Known Issues: DGX A100

See the sections for specific versions to see which issues are open in those versions.

NVSM May Raise 'md1 is corrupted' Alert

Issue (fixed with EL7-21.10/R470)

On a system where one OS drive is used for the EFI boot partition and one is used for the root file system (each configured as RAID 1), NVSM raises 'md1 is corrupted' alerts.

Explanation and Workaround

The OS RAID 1 drives are running in a non-standard configuration, resulting in erroneous alert messages.

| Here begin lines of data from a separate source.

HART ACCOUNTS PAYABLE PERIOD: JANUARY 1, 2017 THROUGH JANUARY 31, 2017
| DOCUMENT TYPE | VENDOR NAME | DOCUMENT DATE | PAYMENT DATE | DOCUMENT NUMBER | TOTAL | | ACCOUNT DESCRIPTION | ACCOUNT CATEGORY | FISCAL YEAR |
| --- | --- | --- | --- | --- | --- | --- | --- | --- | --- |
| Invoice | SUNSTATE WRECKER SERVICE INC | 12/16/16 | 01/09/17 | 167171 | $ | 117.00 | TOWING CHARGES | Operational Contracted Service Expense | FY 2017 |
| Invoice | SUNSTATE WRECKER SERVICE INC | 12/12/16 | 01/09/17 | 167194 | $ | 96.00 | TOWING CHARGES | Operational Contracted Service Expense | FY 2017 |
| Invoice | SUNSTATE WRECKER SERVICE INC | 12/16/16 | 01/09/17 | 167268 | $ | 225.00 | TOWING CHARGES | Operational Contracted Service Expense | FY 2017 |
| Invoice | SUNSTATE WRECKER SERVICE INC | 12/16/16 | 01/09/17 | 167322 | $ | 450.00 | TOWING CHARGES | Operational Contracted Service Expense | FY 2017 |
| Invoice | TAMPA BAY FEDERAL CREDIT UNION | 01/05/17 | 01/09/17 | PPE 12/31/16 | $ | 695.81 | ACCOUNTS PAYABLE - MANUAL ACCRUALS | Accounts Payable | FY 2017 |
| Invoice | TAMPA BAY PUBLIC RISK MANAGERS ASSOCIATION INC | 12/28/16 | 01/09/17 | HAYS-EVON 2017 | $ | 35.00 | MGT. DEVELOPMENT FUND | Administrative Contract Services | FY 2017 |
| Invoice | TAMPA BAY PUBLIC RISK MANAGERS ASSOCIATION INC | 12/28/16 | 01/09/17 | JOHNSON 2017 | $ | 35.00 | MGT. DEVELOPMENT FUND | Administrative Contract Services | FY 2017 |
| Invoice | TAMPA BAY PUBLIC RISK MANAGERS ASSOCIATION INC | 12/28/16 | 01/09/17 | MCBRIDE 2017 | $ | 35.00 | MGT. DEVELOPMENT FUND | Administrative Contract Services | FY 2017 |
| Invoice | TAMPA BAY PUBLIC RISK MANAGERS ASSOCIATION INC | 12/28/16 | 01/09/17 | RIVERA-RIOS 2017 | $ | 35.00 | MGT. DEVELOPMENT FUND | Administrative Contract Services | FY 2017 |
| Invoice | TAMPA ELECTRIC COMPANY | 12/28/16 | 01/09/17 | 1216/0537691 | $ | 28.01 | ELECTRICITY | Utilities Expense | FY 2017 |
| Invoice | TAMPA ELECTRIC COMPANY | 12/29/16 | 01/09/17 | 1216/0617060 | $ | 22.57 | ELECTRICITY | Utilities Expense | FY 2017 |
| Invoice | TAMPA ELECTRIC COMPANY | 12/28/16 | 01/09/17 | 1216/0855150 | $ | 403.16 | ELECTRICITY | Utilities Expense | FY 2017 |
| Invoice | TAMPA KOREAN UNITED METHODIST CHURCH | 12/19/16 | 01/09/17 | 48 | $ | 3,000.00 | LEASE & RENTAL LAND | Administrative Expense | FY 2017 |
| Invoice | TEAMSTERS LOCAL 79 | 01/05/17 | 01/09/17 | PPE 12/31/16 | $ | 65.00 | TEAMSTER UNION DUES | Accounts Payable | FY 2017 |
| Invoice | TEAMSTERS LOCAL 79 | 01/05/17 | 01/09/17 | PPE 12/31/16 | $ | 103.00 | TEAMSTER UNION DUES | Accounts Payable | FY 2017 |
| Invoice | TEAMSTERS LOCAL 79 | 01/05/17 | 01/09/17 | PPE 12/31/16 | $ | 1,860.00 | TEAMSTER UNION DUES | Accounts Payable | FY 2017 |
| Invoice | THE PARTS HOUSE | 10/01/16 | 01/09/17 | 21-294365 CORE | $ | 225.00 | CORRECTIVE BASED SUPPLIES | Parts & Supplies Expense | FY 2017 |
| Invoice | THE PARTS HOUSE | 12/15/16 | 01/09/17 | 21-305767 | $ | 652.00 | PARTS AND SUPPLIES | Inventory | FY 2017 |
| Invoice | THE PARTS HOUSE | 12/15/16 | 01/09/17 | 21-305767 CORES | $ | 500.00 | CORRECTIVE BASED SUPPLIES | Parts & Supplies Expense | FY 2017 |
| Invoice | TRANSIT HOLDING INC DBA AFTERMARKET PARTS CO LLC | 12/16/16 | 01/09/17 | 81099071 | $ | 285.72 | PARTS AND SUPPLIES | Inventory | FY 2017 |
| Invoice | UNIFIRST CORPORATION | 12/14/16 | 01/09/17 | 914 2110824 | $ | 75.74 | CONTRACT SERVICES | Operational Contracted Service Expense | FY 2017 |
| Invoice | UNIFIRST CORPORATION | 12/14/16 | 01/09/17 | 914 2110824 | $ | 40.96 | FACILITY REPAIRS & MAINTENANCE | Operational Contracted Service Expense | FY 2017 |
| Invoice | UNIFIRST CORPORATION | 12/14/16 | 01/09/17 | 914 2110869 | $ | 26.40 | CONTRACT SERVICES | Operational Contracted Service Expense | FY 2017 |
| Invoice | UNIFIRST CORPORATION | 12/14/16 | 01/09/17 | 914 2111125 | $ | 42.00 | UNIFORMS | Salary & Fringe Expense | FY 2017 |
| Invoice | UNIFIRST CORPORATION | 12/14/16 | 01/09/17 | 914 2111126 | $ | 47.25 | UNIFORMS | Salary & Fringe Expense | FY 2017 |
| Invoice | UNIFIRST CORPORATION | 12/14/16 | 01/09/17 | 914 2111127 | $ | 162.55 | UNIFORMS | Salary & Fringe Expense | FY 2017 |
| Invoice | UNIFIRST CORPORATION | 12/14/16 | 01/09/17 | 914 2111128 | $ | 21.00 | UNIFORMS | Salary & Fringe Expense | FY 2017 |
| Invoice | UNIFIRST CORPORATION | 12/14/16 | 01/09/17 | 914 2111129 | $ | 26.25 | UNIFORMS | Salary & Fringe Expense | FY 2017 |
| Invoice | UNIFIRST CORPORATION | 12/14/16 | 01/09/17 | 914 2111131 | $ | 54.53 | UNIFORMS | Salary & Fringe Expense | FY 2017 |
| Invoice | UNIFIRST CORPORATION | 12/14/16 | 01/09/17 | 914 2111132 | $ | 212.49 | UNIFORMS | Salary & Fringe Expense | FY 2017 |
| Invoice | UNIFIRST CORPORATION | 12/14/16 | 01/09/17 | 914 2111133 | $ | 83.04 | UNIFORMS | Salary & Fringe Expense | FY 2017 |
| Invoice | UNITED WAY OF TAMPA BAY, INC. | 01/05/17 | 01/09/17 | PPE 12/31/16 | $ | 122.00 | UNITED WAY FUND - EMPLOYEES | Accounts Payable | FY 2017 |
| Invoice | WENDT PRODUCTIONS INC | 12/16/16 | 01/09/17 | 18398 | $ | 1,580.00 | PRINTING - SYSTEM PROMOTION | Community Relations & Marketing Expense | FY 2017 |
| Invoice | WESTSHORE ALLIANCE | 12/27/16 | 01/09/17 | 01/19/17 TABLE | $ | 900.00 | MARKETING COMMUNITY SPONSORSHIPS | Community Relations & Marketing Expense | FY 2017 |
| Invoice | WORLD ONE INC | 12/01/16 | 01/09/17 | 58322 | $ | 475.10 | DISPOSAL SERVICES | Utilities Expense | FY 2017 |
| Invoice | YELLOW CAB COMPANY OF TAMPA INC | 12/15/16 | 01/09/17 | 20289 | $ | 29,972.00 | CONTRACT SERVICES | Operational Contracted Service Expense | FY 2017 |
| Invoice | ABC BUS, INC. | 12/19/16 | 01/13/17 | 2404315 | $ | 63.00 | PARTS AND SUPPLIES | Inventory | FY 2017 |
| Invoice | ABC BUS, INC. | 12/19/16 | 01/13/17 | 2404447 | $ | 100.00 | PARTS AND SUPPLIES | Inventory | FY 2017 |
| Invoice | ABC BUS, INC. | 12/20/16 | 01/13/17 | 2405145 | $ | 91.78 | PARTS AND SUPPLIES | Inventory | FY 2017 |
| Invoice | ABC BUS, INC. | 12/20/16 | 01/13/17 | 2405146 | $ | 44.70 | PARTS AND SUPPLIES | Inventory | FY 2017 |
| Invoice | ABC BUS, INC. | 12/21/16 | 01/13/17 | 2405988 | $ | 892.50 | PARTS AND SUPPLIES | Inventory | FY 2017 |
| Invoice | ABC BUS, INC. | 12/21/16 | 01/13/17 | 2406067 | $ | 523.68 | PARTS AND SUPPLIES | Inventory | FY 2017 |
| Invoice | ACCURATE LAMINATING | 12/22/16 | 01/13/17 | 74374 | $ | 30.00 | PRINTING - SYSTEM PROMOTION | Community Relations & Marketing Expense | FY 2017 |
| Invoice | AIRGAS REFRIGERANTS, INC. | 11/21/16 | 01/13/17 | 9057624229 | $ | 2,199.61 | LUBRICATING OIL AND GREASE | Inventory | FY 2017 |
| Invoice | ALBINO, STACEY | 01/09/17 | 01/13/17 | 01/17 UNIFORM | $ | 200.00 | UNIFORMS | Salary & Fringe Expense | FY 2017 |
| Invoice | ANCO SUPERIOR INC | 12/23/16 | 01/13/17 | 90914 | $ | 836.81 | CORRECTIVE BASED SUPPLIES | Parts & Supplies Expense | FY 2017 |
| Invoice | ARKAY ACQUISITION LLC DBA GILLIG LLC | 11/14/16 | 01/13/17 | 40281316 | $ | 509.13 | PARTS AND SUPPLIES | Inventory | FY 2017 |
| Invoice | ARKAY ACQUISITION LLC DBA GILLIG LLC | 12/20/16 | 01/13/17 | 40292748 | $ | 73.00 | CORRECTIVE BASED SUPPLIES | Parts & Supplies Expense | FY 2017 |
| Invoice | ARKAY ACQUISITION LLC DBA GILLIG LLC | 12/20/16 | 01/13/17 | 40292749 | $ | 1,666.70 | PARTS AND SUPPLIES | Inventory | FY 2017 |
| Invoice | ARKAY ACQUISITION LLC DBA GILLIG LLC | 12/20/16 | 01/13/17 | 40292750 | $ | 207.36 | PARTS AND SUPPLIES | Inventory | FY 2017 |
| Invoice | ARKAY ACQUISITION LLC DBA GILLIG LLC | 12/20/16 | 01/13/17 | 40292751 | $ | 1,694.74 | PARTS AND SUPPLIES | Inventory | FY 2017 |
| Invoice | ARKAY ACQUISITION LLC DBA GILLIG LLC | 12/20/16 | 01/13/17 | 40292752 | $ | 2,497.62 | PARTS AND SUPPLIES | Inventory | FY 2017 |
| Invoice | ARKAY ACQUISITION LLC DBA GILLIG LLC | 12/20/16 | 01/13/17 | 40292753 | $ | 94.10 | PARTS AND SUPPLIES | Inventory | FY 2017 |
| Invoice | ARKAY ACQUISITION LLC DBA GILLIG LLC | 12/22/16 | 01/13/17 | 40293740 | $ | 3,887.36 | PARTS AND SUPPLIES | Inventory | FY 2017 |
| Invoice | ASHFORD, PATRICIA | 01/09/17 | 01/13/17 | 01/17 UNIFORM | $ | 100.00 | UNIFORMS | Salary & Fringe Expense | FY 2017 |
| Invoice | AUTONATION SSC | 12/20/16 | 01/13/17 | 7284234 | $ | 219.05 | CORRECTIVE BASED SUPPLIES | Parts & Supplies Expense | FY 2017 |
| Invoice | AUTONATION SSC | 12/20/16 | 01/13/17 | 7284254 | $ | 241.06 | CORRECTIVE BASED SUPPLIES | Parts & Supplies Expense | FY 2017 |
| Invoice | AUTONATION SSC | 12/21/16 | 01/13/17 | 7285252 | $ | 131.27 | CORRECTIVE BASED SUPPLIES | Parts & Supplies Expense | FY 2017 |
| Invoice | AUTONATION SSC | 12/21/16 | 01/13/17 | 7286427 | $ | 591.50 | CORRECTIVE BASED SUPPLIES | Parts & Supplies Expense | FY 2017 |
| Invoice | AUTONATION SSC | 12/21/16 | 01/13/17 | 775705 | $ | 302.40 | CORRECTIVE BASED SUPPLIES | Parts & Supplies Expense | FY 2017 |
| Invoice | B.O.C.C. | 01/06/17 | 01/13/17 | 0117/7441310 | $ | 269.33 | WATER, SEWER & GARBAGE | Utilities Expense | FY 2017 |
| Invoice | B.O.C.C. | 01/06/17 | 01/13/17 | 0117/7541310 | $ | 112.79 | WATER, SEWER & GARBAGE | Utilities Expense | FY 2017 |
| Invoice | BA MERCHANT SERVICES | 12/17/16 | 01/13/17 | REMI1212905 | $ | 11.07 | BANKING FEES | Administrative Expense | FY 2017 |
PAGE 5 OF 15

If you alter the default configuration, you must let NVSM know so that the utility does not flag the configuration as an error, and so that NVSM can continue to monitor the health of the drives.

To resolve, enable the R470 repository and update to EL7-21.10 or later, otherwise configure NVSM to support a custom drive partitioning by performing the following.

  1. Stop NVSM services.
    $ systemctl stop nvsm
  2. Edit /etc/nvsm/nvsm.config and set the "use_standard_config_storage" parameter to false.
    "use_standard_config_storage":false
  3. Remove the NVSM database.
    $ sudo rm /var/lib/nvsm/sqlite/nvsm.db
  4. Restart NVSM.
    $ systemctl restart nvsm

nv_peer_mem Doesn't Start Automatically

Issue (fixed in EL7-21.01)

After installing nvidia-peer-memory-dkms in order to use InfiniBand on DGX servers, the nv_peer_mem module is not loaded.

Explanation and Workaround

The nv_peer_mem module needs to be loaded, either

  • Manually, by issuing sudo systemctl start nv_peer_mem, or
  • Automatically on every system boot by performing the following:
    1. Create a file /etc/modules-load.d/nv-peer-mem.conf with contents "nv_peer_mem".
    2. Issue dracut --force /boot/initramfs-$(uname -r).img $(uname -r)
    3. Reboot

With Eight NVMe drives installed, nvsm-plugin-pcie generates "ERROR Device not found in mapping table" error

Issue (fixed in 21.01)

With eight U.2 NVMe drives installed, the nvsm-plugin-pcie service reports ERROR: Device not found in mapping table" (for example, in response to systemctl status nvsm*) for the additional four drives.

Explanation and Workaround

This is an issue with the NVSM plugin PCIe service, which is not detecting the additional four drives. nvsm show health and nvsm dump health function normally and no false alerts are raised in connection with this issue.

nvidia-smi Reports Persistence Mode is Off Within a Container

Issue (fixed in EL7-20.9)

When nvidia-smi is run within a non-privileged container, the output shows that persistence mode is off for all the GPUs.

Explanation and Workaround

Within non-privileged containers, persistence mode cannot be viewed or managed. Persistence mode for the GPUs is actually ON as demonstrated when running nvidia-smi outside of the container.